B) Clothing & Grooming
Some Black people believe that wearing African/black clothing is “backwards” or “unprofessional”, while wearing a suit and tie makes one respectable.
But a suit and tie is a European standard of dress, not an African or black one.
Example: Black and African clothing that remains uninfluenced by European styles is the kente cloth of Ghana. Woven by the Akan people for centuries, kente is a traditionally handcrafted fabric made from silk and cotton, featuring intricate patterns that hold deep cultural and spiritual significance. It has been worn by Ghanaian royalty and remains a symbol of heritage, status, and pride. Unlike European textiles, kente's designs, colours, and weaving techniques are rooted entirely in African traditions, showcasing a purely indigenous fashion identity.
C) Education & Intelligence
Some believe that having a degree from a Western university makes someone more cultured.
But Western education often promotes anti-Black narratives and European supremacy.
Example: Many Black intellectuals look down on grassroots organizers and Pan-African movements, seeing themselves as superior due to their Western degrees.

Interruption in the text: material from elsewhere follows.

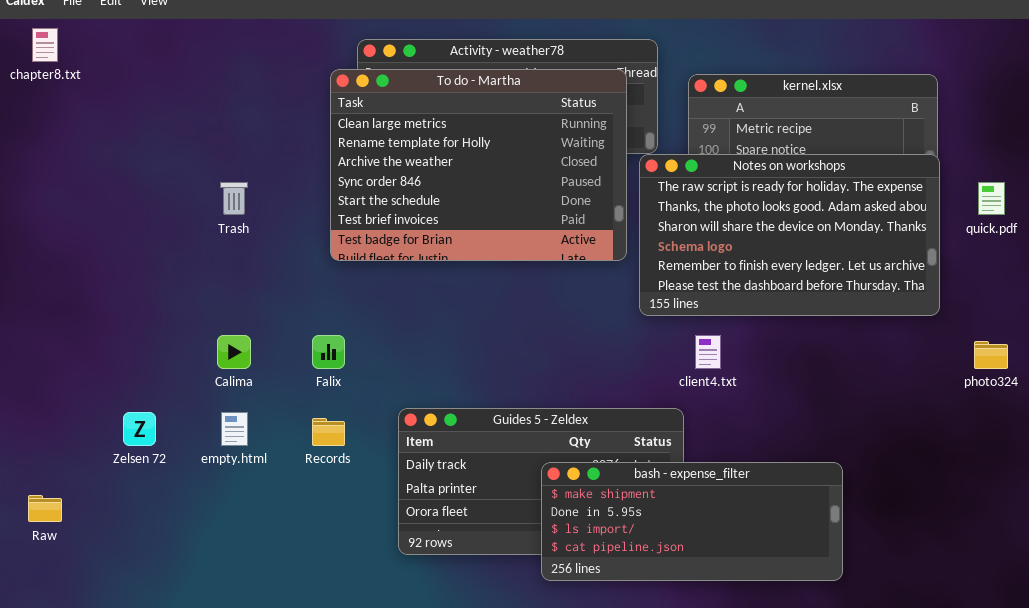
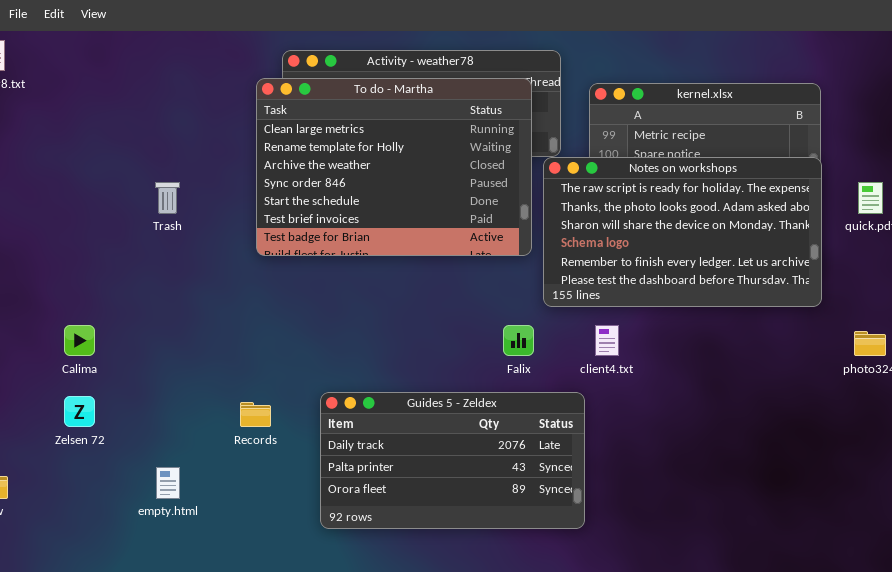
Calima: [217,335,251,369] -> [64,325,95,356], moved
Falix: [312,335,345,369] -> [503,325,534,356], moved
empty.html: [221,412,248,446] -> [156,467,180,499], moved
bash - expense_filter: [541,462,843,581] -> none, closed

Garveyite Perspective: True intelligence is not determined by a degree from Harvard or Oxford—it is measured by self-education, community impact, and Pan-African consciousness.
4. Consequences of Mistaking Class for Culture
This confusion has caused major harm within the Black community:
A) Classism & Division
Black elites often distance themselves from the working class.

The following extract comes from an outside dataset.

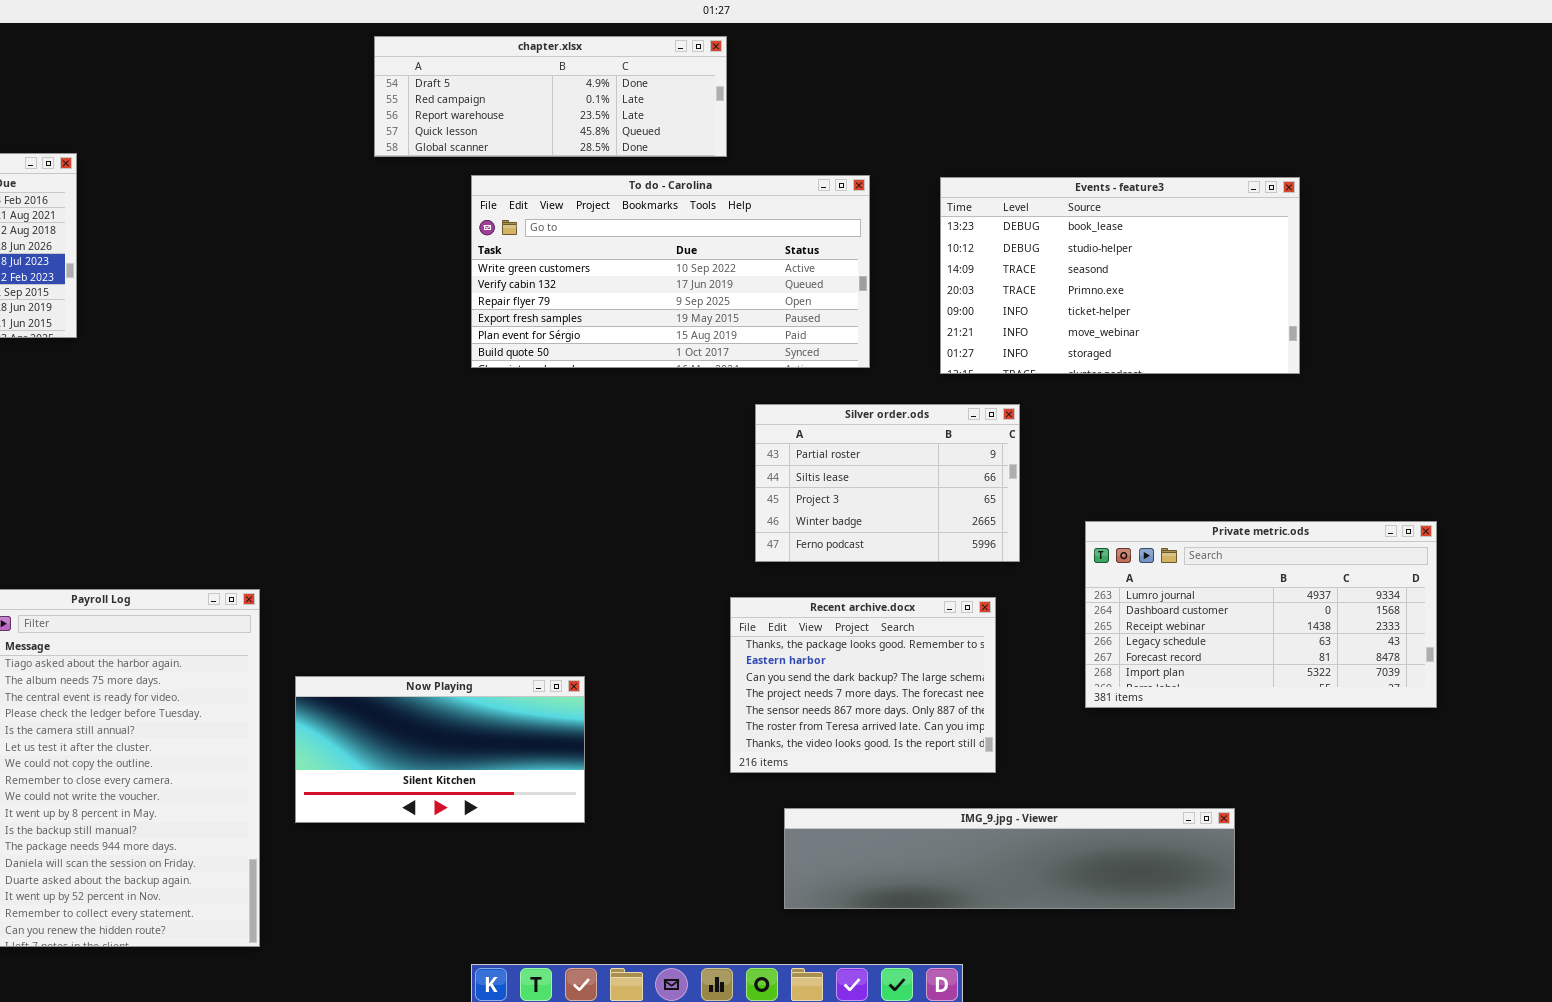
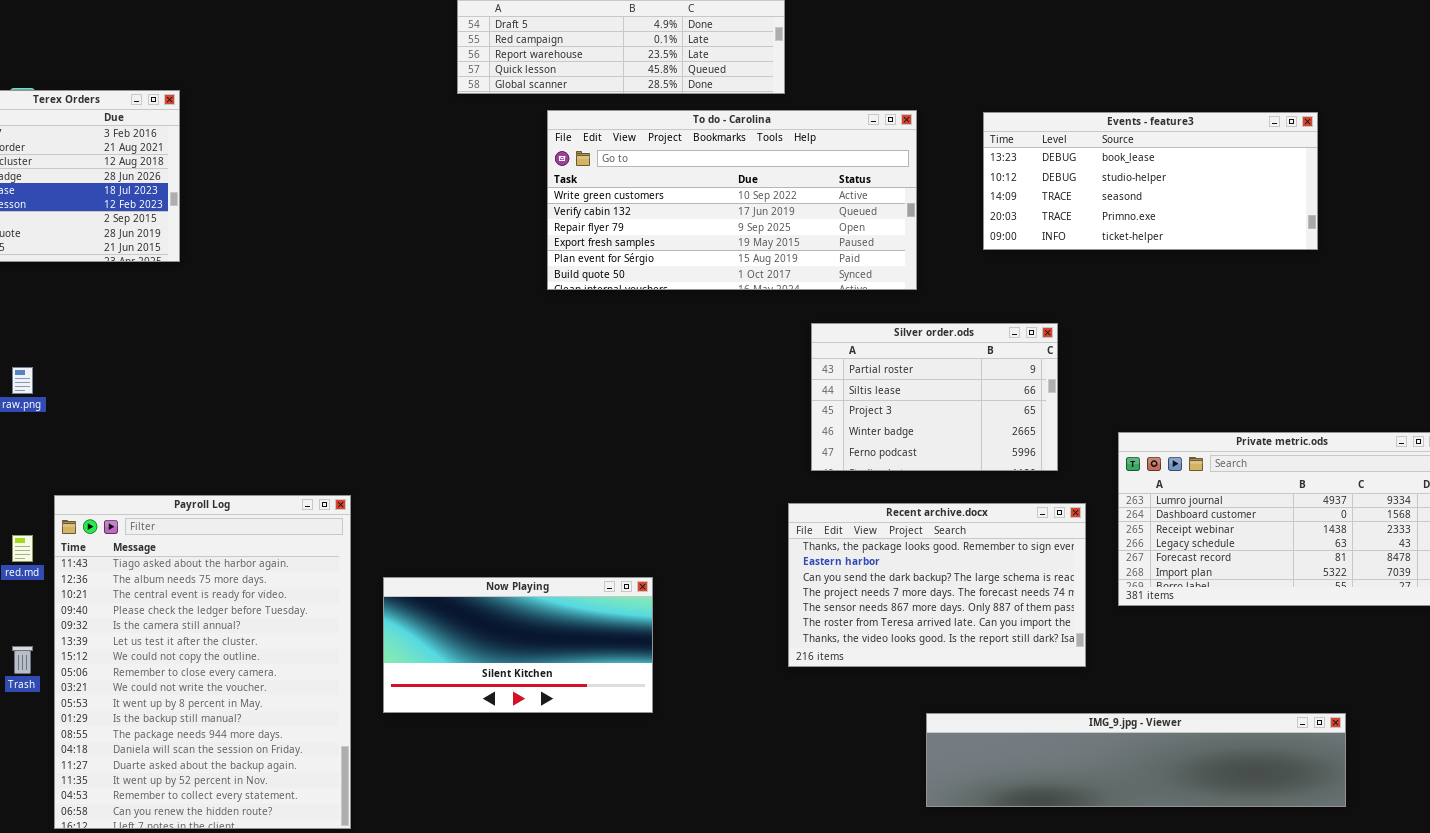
Events - feature3: [940,177,1300,374] -> [983,112,1318,250], resized
Recent archive.docx: [730,597,996,773] -> [788,503,1086,667], resized
IMG_9.jpg - Viewer: [784,808,1235,909] -> [926,713,1346,807], moved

Africans and Caribbeans sometimes look down on Black Americans, believing their struggles stem from a lack of "ambition" instead of systemic racism.
Example: African immigrants are often taught that Black Americans are "lazy," when in reality, Black Americans face systemic barriers that prevent economic mobility.
B) Cultural Assimilation & Loss of Identity
Black people abandon African languages, traditions, and values in favour of Western norms.
African spirituality is demonized, while Christianity and Islam remain dominant.
Example: The African American upper class in the 1900s married lighter-skinned partners to gain social status—showing that whiteness, not African identity, was their measure of success.
Garveyite Perspective: Liberation comes through Pan-African unity and cultural reclamation—not integration into white systems.
5. The Solution: Reclaiming a Pan-African Consciousness
To break free from this confusion, Black people must return to authentic Pan-African identity and self-determination.
A) Prioritize African-Centered Education
Learn about African history, languages, and traditions outside of Western institutions.
Stop equating European education with intelligence.
B) Define Success on Our Own Terms
Success is not white approval—it is economic independence, cultural pride, and collective self-reliance.
Stop chasing corporate jobs, luxury brands, and European validation.
Garveyite Perspective: Only through self-sufficiency, cultural pride, and Pan-African unity can Black people truly be free.
Final Thought
Black people must stop confusing class-based Western behaviours with true African/black cultural identity. Only by reclaiming Pan-African consciousness, rejecting respectability politics, and prioritizing self-determination can true liberation be achieved.